1st January 2019
One of the many old jokes in the Carry On films is: “where is all your get up and go?” The answer comes: “it got up and went.” It seems, sometimes, that half the population feels that way, when I read some of the more depressing letters and articles about Brexit in the national press.
I travel to the United States three or four times each year – not for fact-finding at taxpayer’s expense, I hastily add – but with and to see friends. I was part-educated at the University of Southern California (Go Trojans!) and still have a home on the east coast near where my business had a base in New Haven, Connecticut. So before I became an MP I travelled a lot to the US on business, too.
I’m there right now – in San Diego, southern California. But thanks to the internet, I was able to hear Woody Johnson, the US Ambassador to the UK, on the Today programme yesterday. He was clear that the present terms of the Withdrawal Agreement and Political Declaration will prevent the US (or any other major economy, come to that) from entering into a Free Trade Agreement with the UK.
“It’s a lack of self-confidence that might be appropriate in a developing country, but in not the fifth-largest world economy”
But the main issue expressed by Johnson – and Americans that I meet over here – is the surprise at Britain’s reluctance to let go of the apron strings that seem to tie us to the EU.
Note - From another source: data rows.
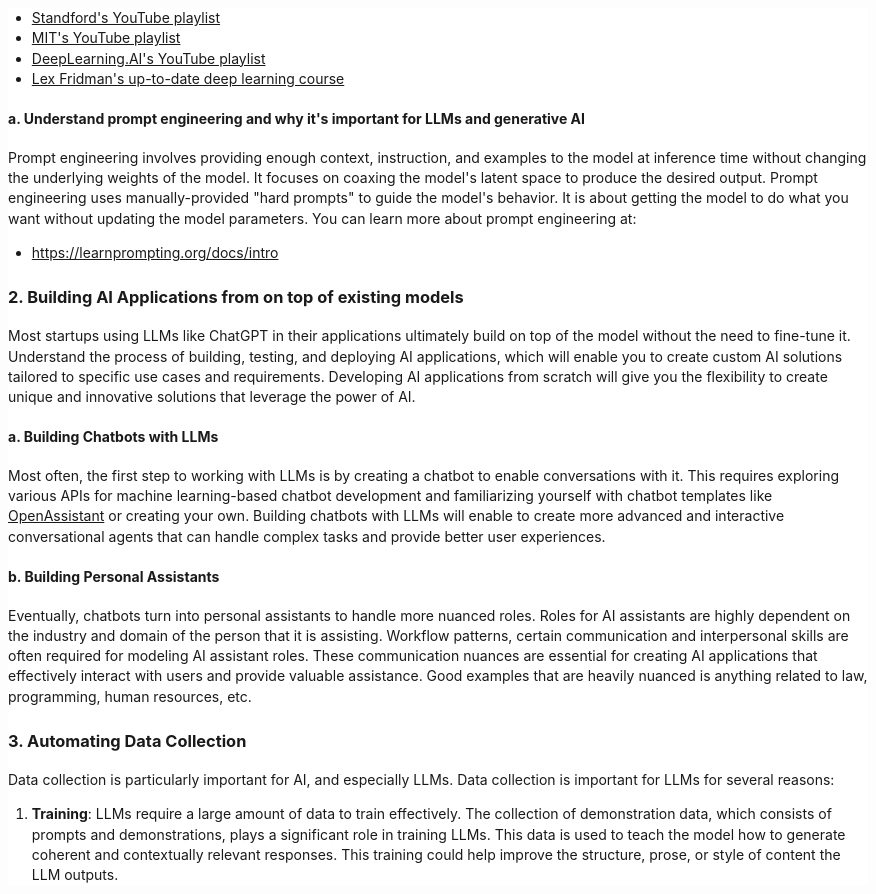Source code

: - [Standford's YouTube playlist](https://www.youtube.com/playlist?list=PLoROMvodv4rMiGQp3WXShtMGgzqpfVfbU)
- [MIT's YouTube playlist](https://www.youtube.com/playlist?list=PLoROMvodv4rMiGQp3WXShtMGgzqpfVfbU)
- [DeepLearning.AI's YouTube playlist](https://www.youtube.com/playlist?list=PLoROMvodv4rMiGQp3WXShtMGgzqpfVfbU)
- [Lex Fridman's up-to-date deep learning course](https://www.youtube.com/watch?v=0VH1Lim8gL8&list=PLrAXtmErZgOeiKm4sgNOknGvNjby9efdf&ab_channel=LexFridman)

#### a. Understand prompt engineering and why it's important for LLMs and generative AI

Prompt engineering involves providing enough context, instruction, and examples to the model at inference time without changing the underlying weights of the model. It focuses on coaxing the model's latent space to produce the desired output. Prompt engineering uses manually-provided "hard prompts" to guide the model's behavior. It is about getting the model to do what you want without updating the model parameters. You can learn more about prompt engineering at:

- https://learnprompting.org/docs/intro

### 2. Building AI Applications from on top of existing models

Most startups using LLMs like ChatGPT in their applications ultimately build on top of the model without the need to fine-tune it. Understand the process of building, testing, and deploying AI applications, which will enable you to create custom AI solutions tailored to specific use cases and requirements. Developing AI applications from scratch will give you the flexibility to create unique and innovative solutions that leverage the power of AI.

#### a. Building Chatbots with LLMs

Most often, the first step to working with LLMs is by creating a chatbot to enable conversations with it. This requires exploring various APIs for machine learning-based chatbot development and familiarizing yourself with chatbot templates like [OpenAssistant](https://open-assistant.io/) or creating your own. Building chatbots with LLMs will enable to create more advanced and interactive conversational agents that can handle complex tasks and provide better user experiences.

#### b. Building Personal Assistants

Eventually, chatbots turn into personal assistants to handle more nuanced roles. Roles for AI assistants are highly dependent on the industry and domain of the person that it is assisting. Workflow patterns, certain communication and interpersonal skills are often required for modeling AI assistant roles. These communication nuances are essential for creating AI applications that effectively interact with users and provide valuable assistance. Good examples that are heavily nuanced is anything related to law, programming, human resources, etc.

### 3. Automating Data Collection

Data collection is particularly important for AI, and especially LLMs. Data collection is important for LLMs for several reasons:

1. **Training**: LLMs require a large amount of data to train effectively. The collection of demonstration data, which consists of prompts and demonstrations, plays a significant role in training LLMs. This data is used to teach the model how to generate coherent and contextually relevant responses. This training could help improve the structure, prose, or style of content the LLM outputs.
It’s a lack of self-confidence that might be appropriate in a developing country, but in not the fifth-largest world economy, which can boast more Nobel Prize winners than any other country apart from the US; intelligence services which match those anywhere in the world, three of the world’s top ten universities, with the top two places being British, and a major centre for biotech and space research. Why are we so timid in our dealings with Europe?
In Prime Minister’s Questions a few weeks’ back, Jeremy Corbyn claimed that the UK has “no leverage” with the EU. No leverage? We are the biggest export market in the world for the German automotive industry – bigger than the US and Chinese markets combined. And Emmanuel Macron knows that the ranks of the gilets jaunes would be increased tenfold if French farmers could not export to their number one market – the United Kingdom.
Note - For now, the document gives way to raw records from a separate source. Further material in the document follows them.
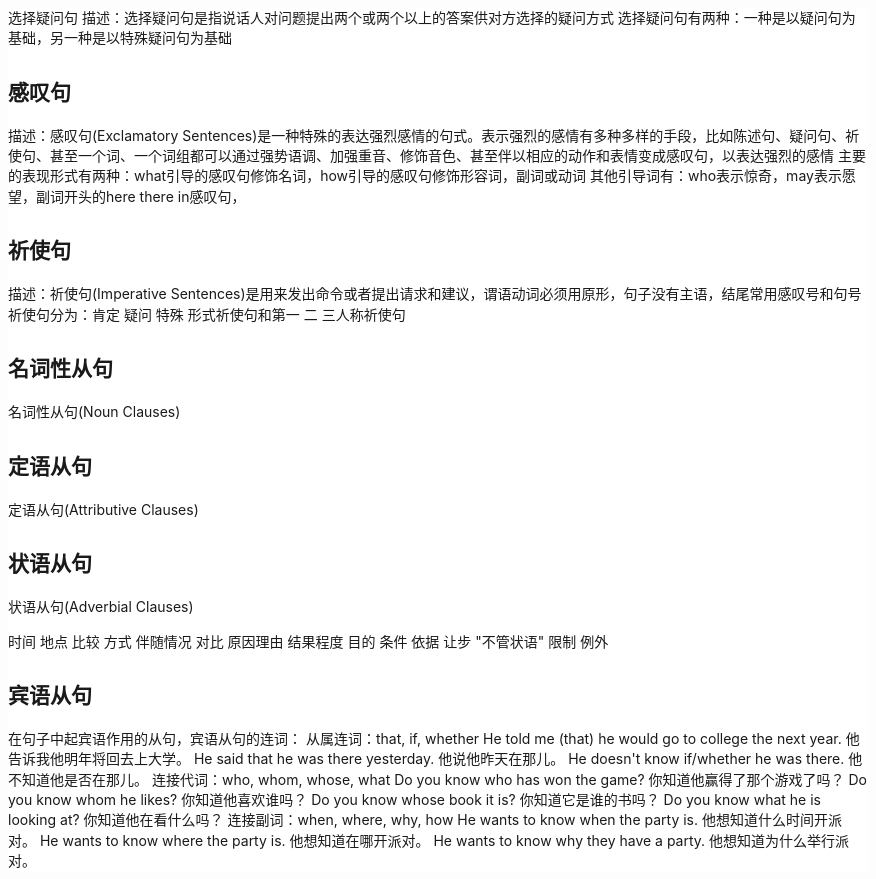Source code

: 选择疑问句
描述：选择疑问句是指说话人对问题提出两个或两个以上的答案供对方选择的疑问方式
选择疑问句有两种：一种是以疑问句为基础，另一种是以特殊疑问句为基础


## 感叹句

描述：感叹句(Exclamatory Sentences)是一种特殊的表达强烈感情的句式。表示强烈的感情有多种多样的手段，比如陈述句、疑问句、祈使句、甚至一个词、一个词组都可以通过强势语调、加强重音、修饰音色、甚至伴以相应的动作和表情变成感叹句，以表达强烈的感情
主要的表现形式有两种：what引导的感叹句修饰名词，how引导的感叹句修饰形容词，副词或动词
其他引导词有：who表示惊奇，may表示愿望，副词开头的here there in感叹句，

## 祈使句

描述：祈使句(Imperative Sentences)是用来发出命令或者提出请求和建议，谓语动词必须用原形，句子没有主语，结尾常用感叹号和句号
祈使句分为：肯定 疑问 特殊 形式祈使句和第一 二 三人称祈使句



## 名词性从句

名词性从句(Noun Clauses)

## 定语从句

定语从句(Attributive Clauses)

## 状语从句

状语从句(Adverbial Clauses)

时间
地点
比较
方式
伴随情况
对比
原因理由
结果程度
目的
条件
依据
让步
"不管状语"
限制
例外



## 宾语从句

在句子中起宾语作用的从句，宾语从句的连词：
从属连词：that, if, whether
He told me (that) he would go to college the next year. 他告诉我他明年将回去上大学。
He said that he was there yesterday. 他说他昨天在那儿。
He doesn't know if/whether he was there. 他不知道他是否在那儿。
连接代词：who, whom, whose, what
Do you know who has won the game? 你知道他赢得了那个游戏了吗？
Do you know whom he likes? 你知道他喜欢谁吗？
Do you know whose book it is? 你知道它是谁的书吗？
Do you know what he is looking at? 你知道他在看什么吗？
连接副词：when, where, why, how
He wants to know when the party is. 他想知道什么时间开派对。
He wants to know where the party is. 他想知道在哪开派对。
He wants to know why they have a party. 他想知道为什么举行派对。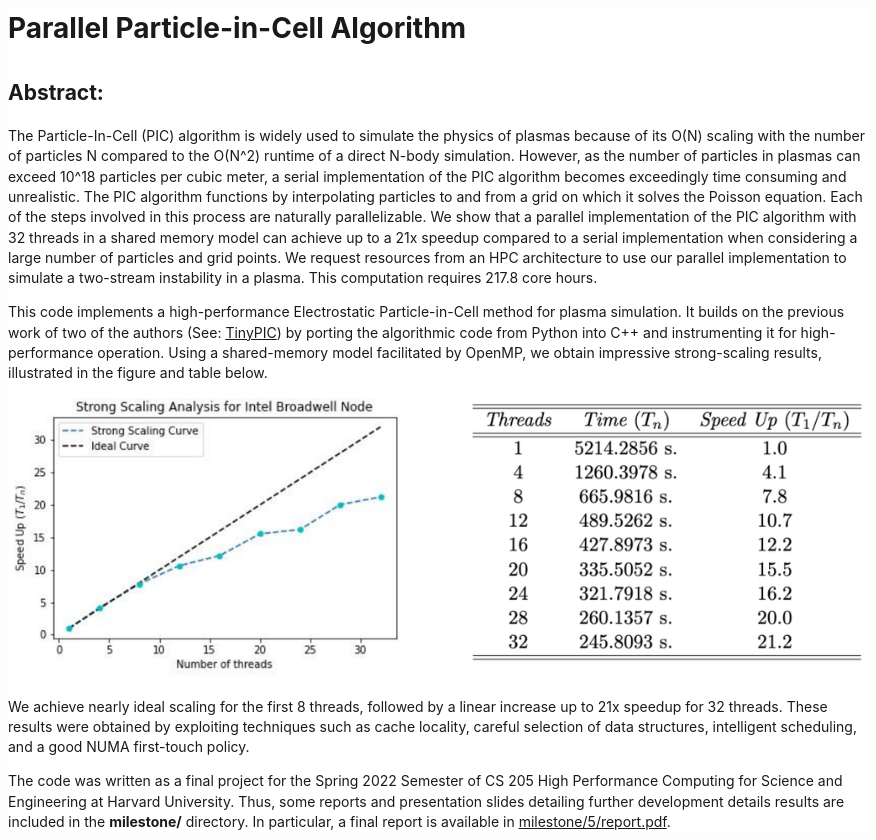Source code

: # **Parallel Particle-in-Cell Algorithm**
 
## Abstract:
 
 The Particle-In-Cell (PIC) algorithm is widely used to simulate the physics of plasmas because of its O(N) scaling with the number of particles N compared to the O(N^2) runtime of a direct N-body simulation. However, as the number of particles in plasmas can exceed 10^18 particles per cubic meter, a serial implementation of the PIC algorithm becomes exceedingly time consuming and unrealistic. The PIC algorithm functions by interpolating particles to and from a grid on which it solves the Poisson equation. Each of the steps involved in this process are naturally parallelizable. We show that a parallel implementation of the PIC algorithm with 32 threads in a shared memory model can achieve up to a 21x speedup compared to a serial implementation when considering a large number of particles and grid points. We request resources from an HPC architecture to use our parallel implementation to simulate a two-stream instability in a plasma. This computation requires 217.8 core hours.
 
This code implements a high-performance Electrostatic Particle-in-Cell method for plasma simulation.
It builds on the previous work of two of the authors (See: [TinyPIC](https://github.com/KHowarth422/TinyPIC)) by 
porting the algorithmic code from Python into C++ and instrumenting it for high-performance operation. Using a shared-memory
model facilitated by OpenMP, we obtain impressive strong-scaling results, illustrated in the figure and table below. 
 
![Strong scaling results](https://github.com/KHowarth422/ParallelPIC/blob/main/milestone/5/strong-scaling.PNG)

We achieve nearly ideal scaling for the first 8 threads, followed by a linear increase up to 21x speedup for 32 threads.
These results were obtained by exploiting techniques such as cache locality, careful selection of data structures, intelligent scheduling,
and a good NUMA first-touch policy.

The code was written as a final project for the Spring 2022 Semester of CS 205 High Performance Computing for Science
and Engineering at Harvard University. Thus, some reports and presentation slides detailing further development details
results are included in the **milestone/** directory. In particular, a final report is available in
[milestone/5/report.pdf](https://github.com/KHowarth422/ParallelPIC/blob/main/milestone/5/report.pdf).
 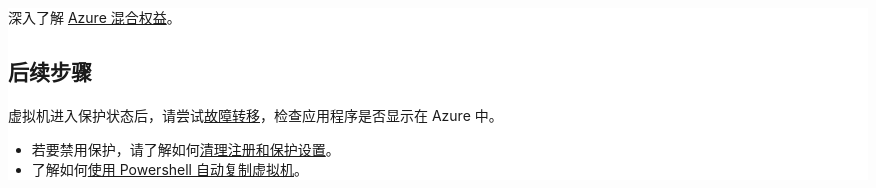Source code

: 深入了解 [Azure 混合权益](https://www.azure.cn/zh-cn/pricing/hybrid-benefit/)。

## <a name="next-steps"></a>后续步骤

虚拟机进入保护状态后，请尝试[故障转移](site-recovery-failover.md)，检查应用程序是否显示在 Azure 中。

* 若要禁用保护，请了解如何[清理注册和保护设置](site-recovery-manage-registration-and-protection.md)。
* 了解如何[使用 Powershell 自动复制虚拟机](vmware-azure-disaster-recovery-powershell.md)。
So why all this timidity by government and civil servants in dealing with the EU, and the fear of leaving the EU by so many in the British population at large?
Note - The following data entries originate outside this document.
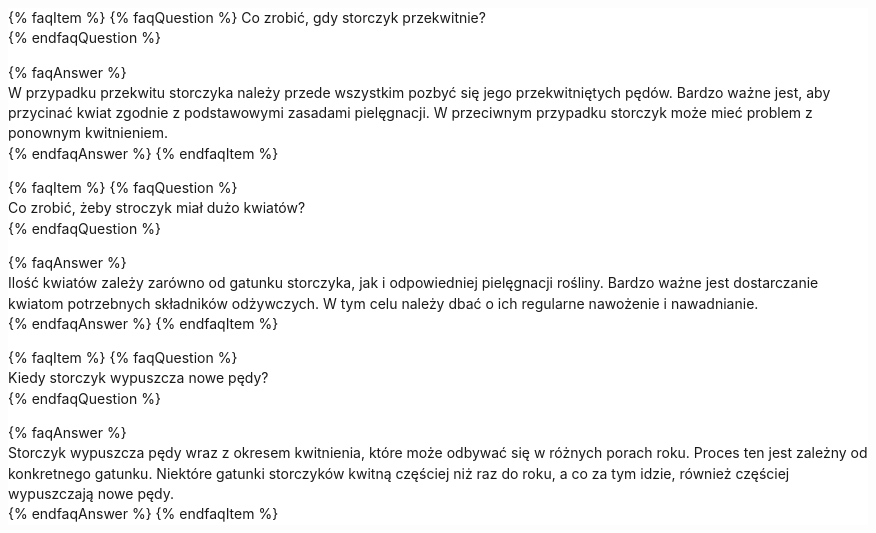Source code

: {% faqItem %}
{% faqQuestion %}
Co zrobić, gdy storczyk przekwitnie?  
{% endfaqQuestion %}

{% faqAnswer %}  
W przypadku przekwitu storczyka należy przede wszystkim pozbyć się jego przekwitniętych pędów. Bardzo ważne jest, aby przycinać kwiat zgodnie z podstawowymi zasadami pielęgnacji. W przeciwnym przypadku storczyk może mieć problem z ponownym kwitnieniem.  
{% endfaqAnswer %}
{% endfaqItem %}

{% faqItem %}
{% faqQuestion %}  
Co zrobić, żeby stroczyk miał dużo kwiatów?  
{% endfaqQuestion %}

{% faqAnswer %}  
Ilość kwiatów zależy zarówno od gatunku storczyka, jak i odpowiedniej pielęgnacji rośliny. Bardzo ważne jest dostarczanie kwiatom potrzebnych składników odżywczych. W tym celu należy dbać o ich regularne nawożenie i nawadnianie.  
{% endfaqAnswer %}
{% endfaqItem %}

{% faqItem %}
{% faqQuestion %}  
Kiedy storczyk wypuszcza nowe pędy?  
{% endfaqQuestion %}

{% faqAnswer %}  
Storczyk wypuszcza pędy wraz z okresem kwitnienia, które może odbywać się w różnych porach roku. Proces ten jest zależny od konkretnego gatunku. Niektóre gatunki storczyków kwitną częściej niż raz do roku, a co za tym idzie, również częściej wypuszczają nowe pędy.  
{% endfaqAnswer %}
{% endfaqItem %}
Friends of mine working in the City for large American banks admit that they explored the possibility of moving to Paris, Amsterdam, or Frankfurt after the referendum. But they soon realised that continental Europeans neither have the financial work pool nor the work ethic to keep long hours deep into the night when the need arises. Those plans to move were soon abandoned.
Johnson can see the opportunities open to the UK in leaving the UK and from being unshackled from the ball and chain of rules so beloved of European regulators. My American friends over here say to me “Why are you guys so lacking in self-confidence? We just don’t get it. Just leave!”
Having been in business and travelled abroad extensively exporting broadcasting systems to some 48 countries worldwide, I can see the huge opportunities that will be open to us after a clean break with the EU.
It is unfortunate that many commentators on Brexit, including journalists and some politicians, never had the get up and go in the first place. The gung-ho spirit eludes them. We should not allow their lack of aspiration and gloom to frustrate the opportunities that are there if only we have the confidence to seize them.